Since no people will ride in the blimp, I guess it could be filled with hydrogen.

Blimp VAWT

I’m always drawing 2 bladed VAWTs when I really mean 3. A three bladed VAWT produces relatively constant power, and more importantly in this case, thrust. Since wind speed will normally increase with altitude, blade radius increases with altitude so as to maintain a more constant tip speed ratio. For simplicity, I drew only 2 guy wires. In reality, at least three would be required.

The turbine’s rotational axis can tilt, and the gearbox and generator tilt along with the rotor axis. This allows the wind turbine to seek its optimum orientation given wind speed and other parameters. Alternatively, perhaps the lower end of the wind turbine (the generator) is on wheels and is able to move if the turbine wants to move. Since the structure will be very heavy, the control system would likely control the movement of the generator this way and that along the ground as wind conditions change. But if we let the lower end of the turbine move, then we may as well save some weight by using only one guy wire or lattice to moor the blimp. In this case, the turbine will “yaw” by roughly tracing out a circle about the guy wire anchor point as the wind direction sweeps through a 360 degree arc.
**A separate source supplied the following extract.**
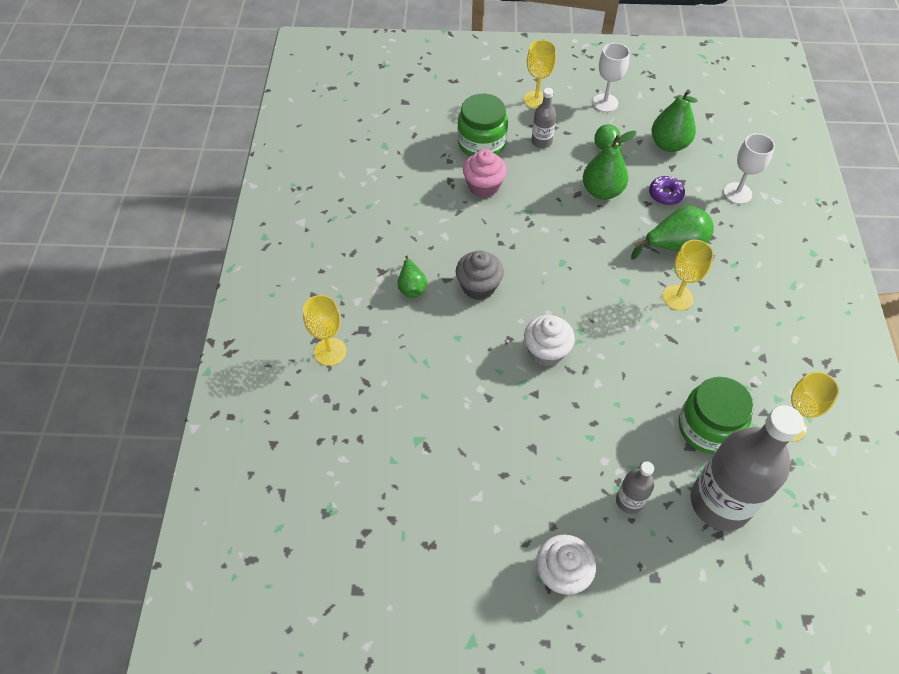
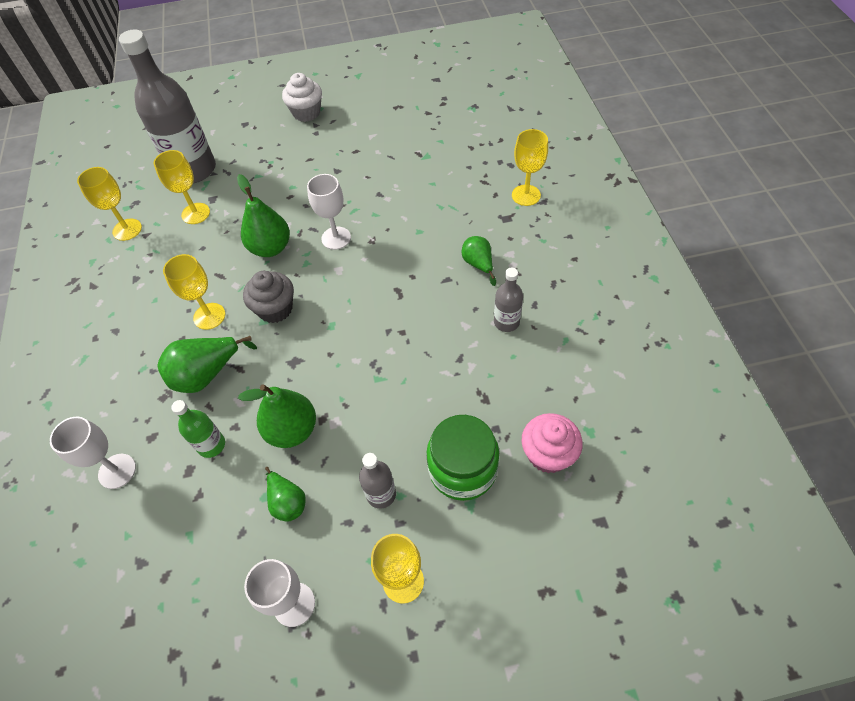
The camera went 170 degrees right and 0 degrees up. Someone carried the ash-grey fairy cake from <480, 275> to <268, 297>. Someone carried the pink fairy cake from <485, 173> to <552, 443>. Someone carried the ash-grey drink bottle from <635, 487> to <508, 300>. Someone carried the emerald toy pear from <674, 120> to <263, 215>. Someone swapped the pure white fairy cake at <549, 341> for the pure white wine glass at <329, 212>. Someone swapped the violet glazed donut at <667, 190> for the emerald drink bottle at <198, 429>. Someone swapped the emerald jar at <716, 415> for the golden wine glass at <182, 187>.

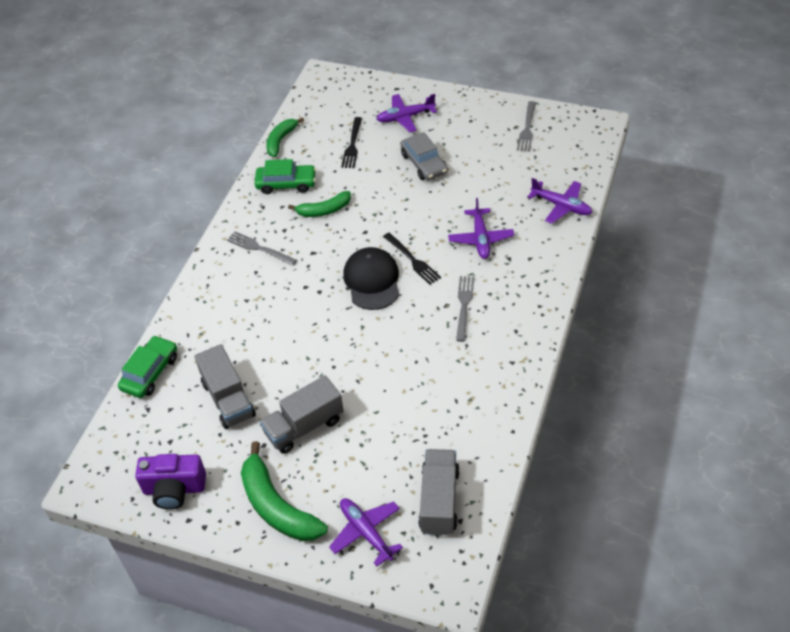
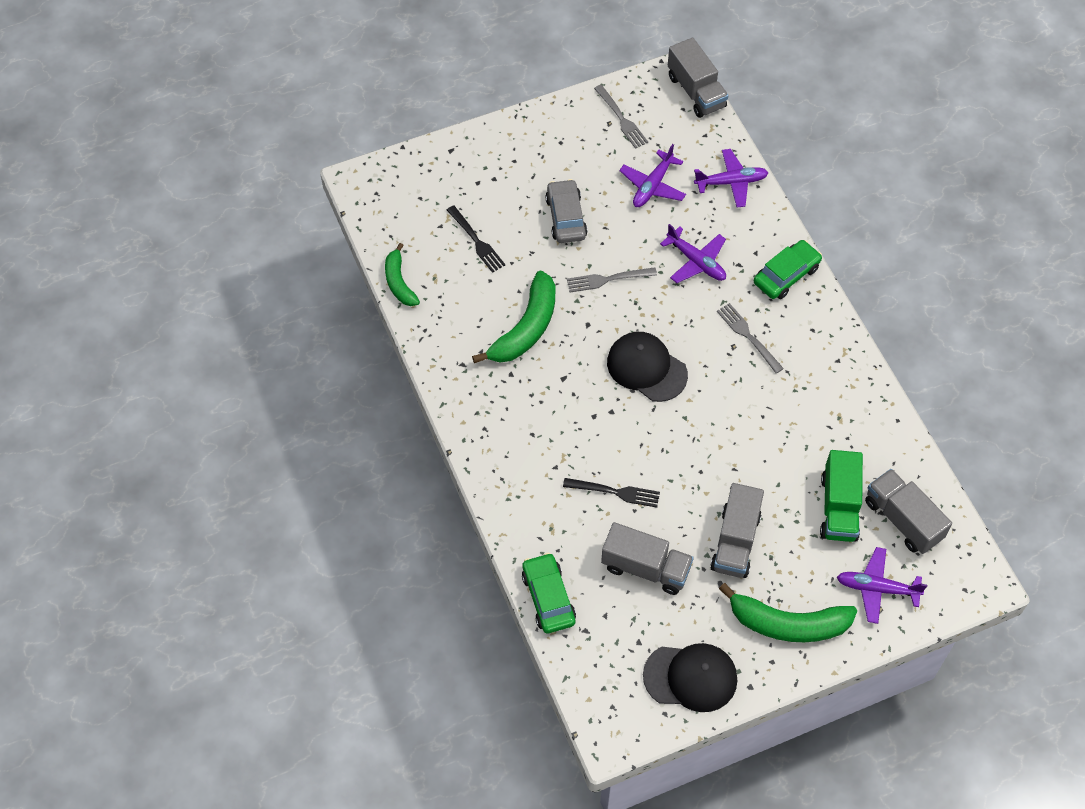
The camera went 45 degrees left and 10 degrees up. Someone put down the ash-grey lorry at <698, 77>. Someone put down the emerald lorry at <841, 496>. Someone carried the ash-grey fork from <262, 248> to <612, 279>. Someone carried the emerald car from <285, 176> to <788, 269>. Someone carried the violet aeroplane from <406, 113> to <652, 175>. Someone carried the jet-black fork from <412, 259> to <611, 493>. Someone swapped the violet photo camera at <170, 482> for the jet-black peaked cap at <690, 677>. Someone rotated the ash-grey car at <424, 156> by 120 degrees counterclockwise. Someone scaled the emerald toy banana at <319, 204> by 1.64.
The teardrop streamlined shape of the blimp is critical. If any old shape is used for the floatation device, then the wind will tend to carry it downstream. I don’t know what the optimum aerodynamic profile would be, but you would want to minimize drag. For this reason, perhaps a very elongated shape (kind of like a cigar) might be used.

Kites and Airfoils

Additional lift may be generated if a kite is positioned on top of the blimp. Imagine, for example, those modern parachutes that look like a big airfoil made out of something like nylon. If one of these is mounted on a vertical pole that extends upward from the blimp, then it will “take flight” when the wind speed reaches a sufficient value. In this case it will be available to add further support for the turbine whenever the turbine is running and producing power. Some kind of inflatable airfoil might do the same trick. If a kite or modern parachute is used, it will be suspended by its supporting structure in a shape and orientation that “prepares it” for taking flight when the wind picks up.

Other Variations

I think there must be many ways to develop better configurations if more than one blimp is employed. For example, two blimps could be moored to a giant circular railroad track. The anchor points are “yawed” so that a line connecting them forms a right angle with wind direction. The blimps are connected by a cable, and multiple VAWT turbines are suspended from the cable that connects the two blimps.

Weight is obviously one of the primary issues with airborne turbines. Perhaps some sort of inflatable airfoils can be used. The airfoils may even themselves be filled with hydrogen. Or a design similar to those light-weight modern parachutes might be used for the blades.